What to work on: Count the lines in the items below that contain the word "family" with the same capitalization, and reply with only that number.

Dataset content:
# # #

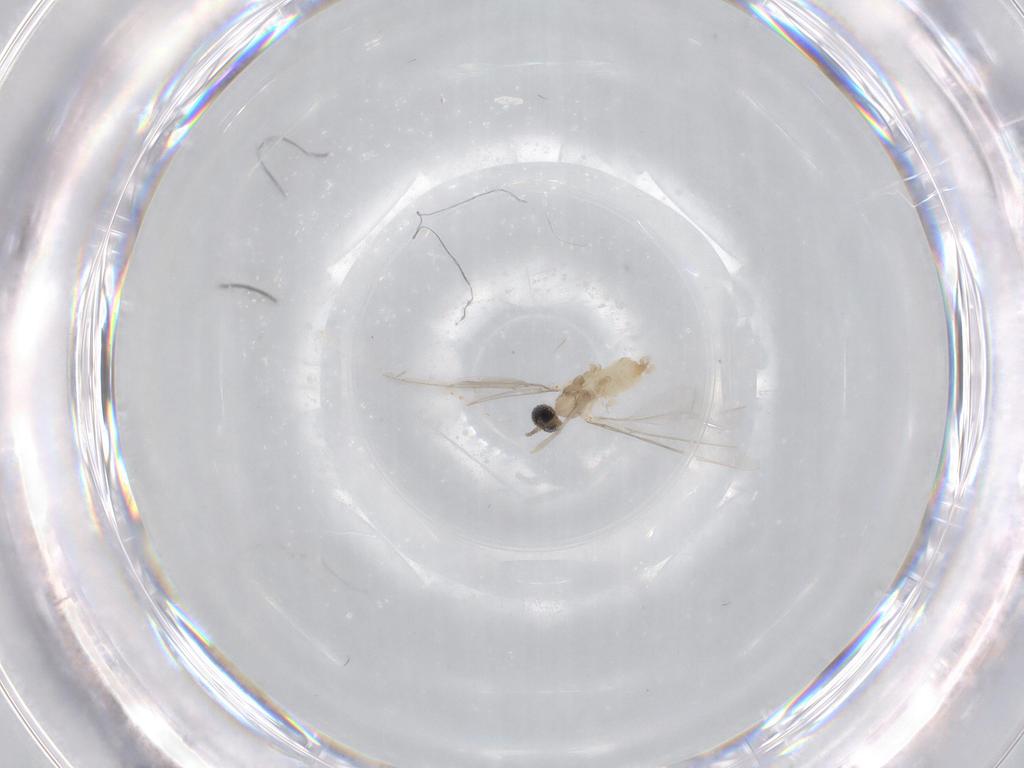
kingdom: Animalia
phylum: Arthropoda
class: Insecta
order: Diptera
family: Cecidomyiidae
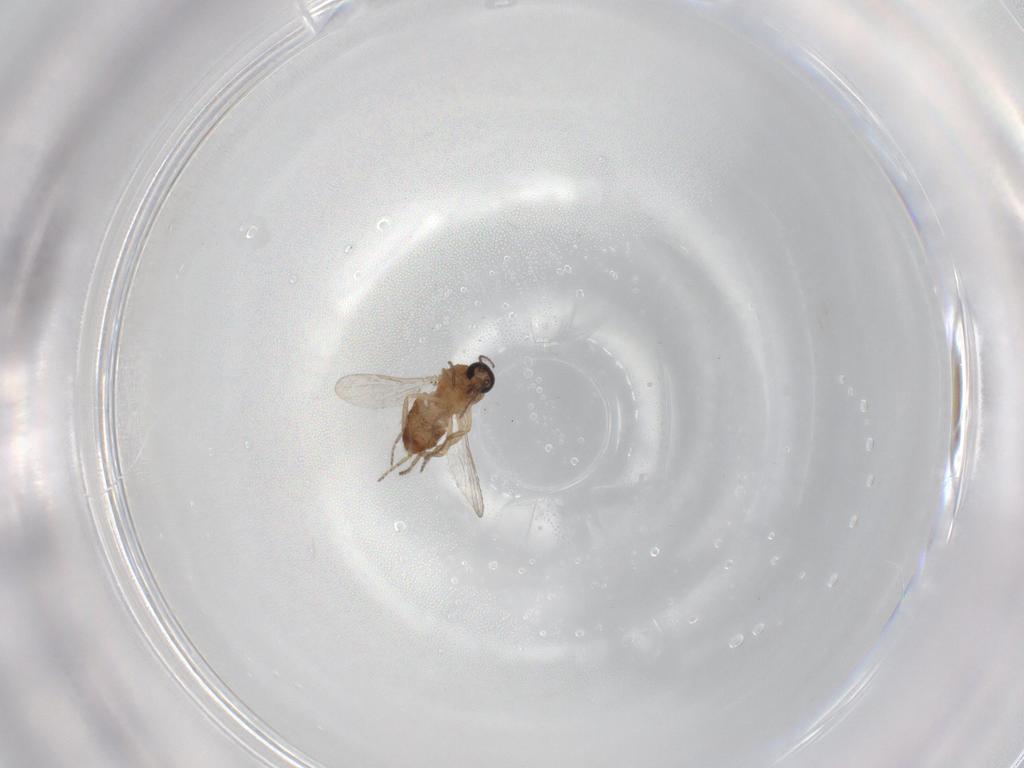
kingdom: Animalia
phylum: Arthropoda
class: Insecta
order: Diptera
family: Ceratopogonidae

# # #

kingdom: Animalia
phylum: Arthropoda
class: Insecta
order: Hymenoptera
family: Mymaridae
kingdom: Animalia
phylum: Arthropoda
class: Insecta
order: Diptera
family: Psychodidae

# # #

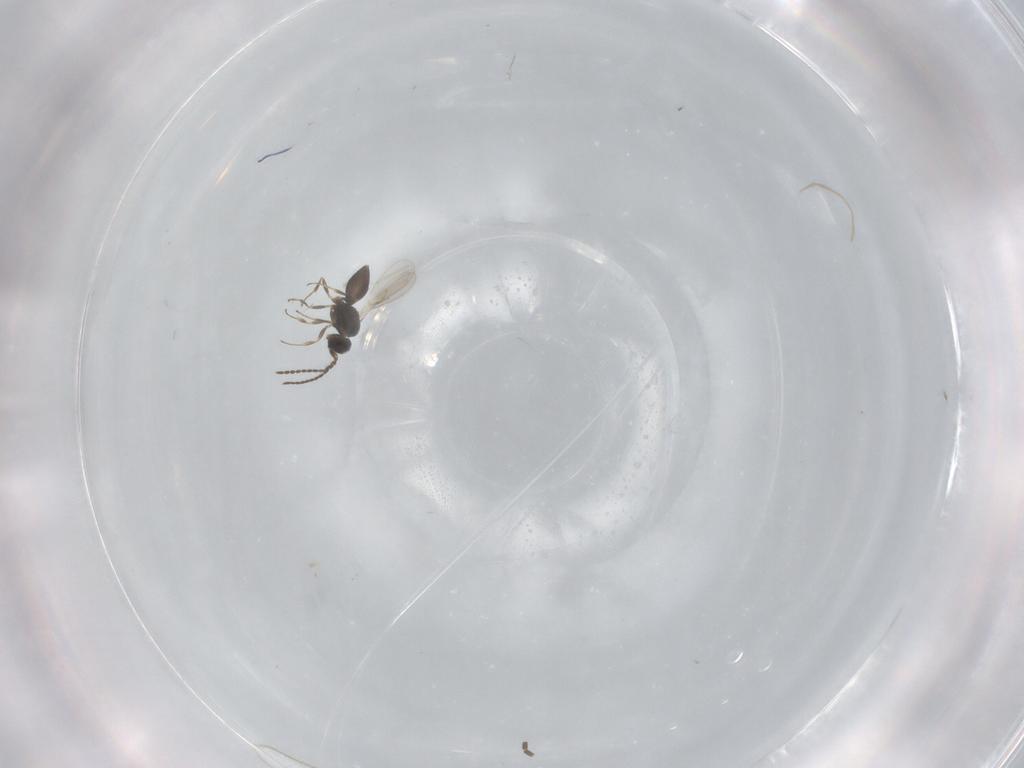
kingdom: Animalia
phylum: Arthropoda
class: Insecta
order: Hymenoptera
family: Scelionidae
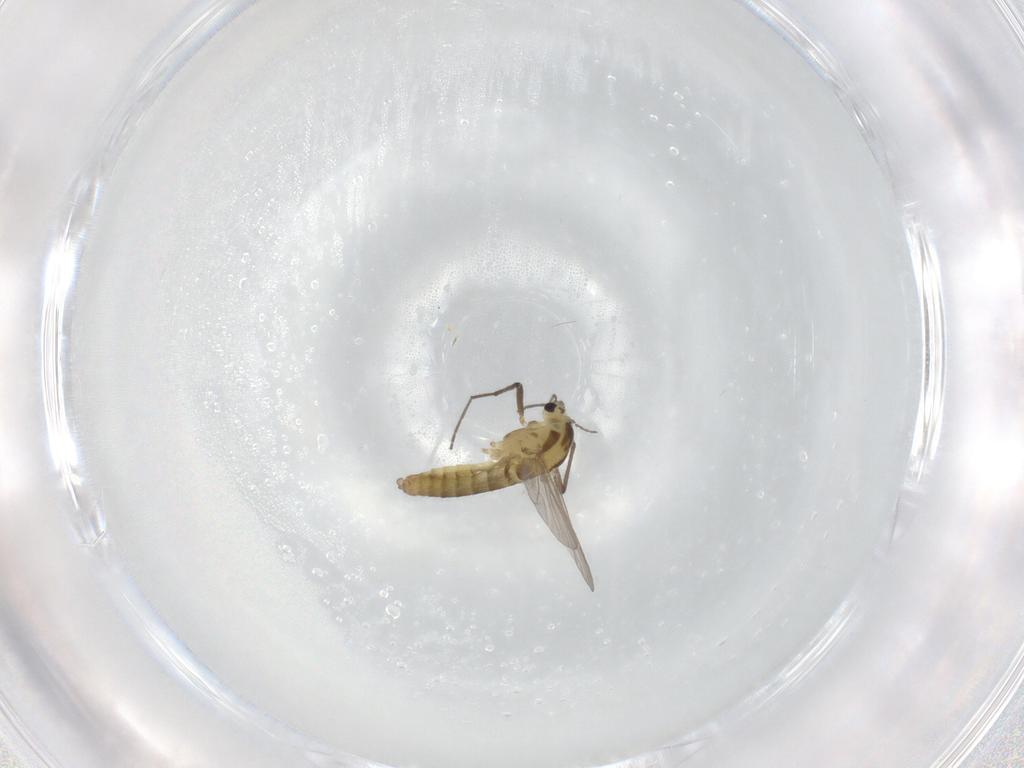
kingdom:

# # #

Answer to the problem: 5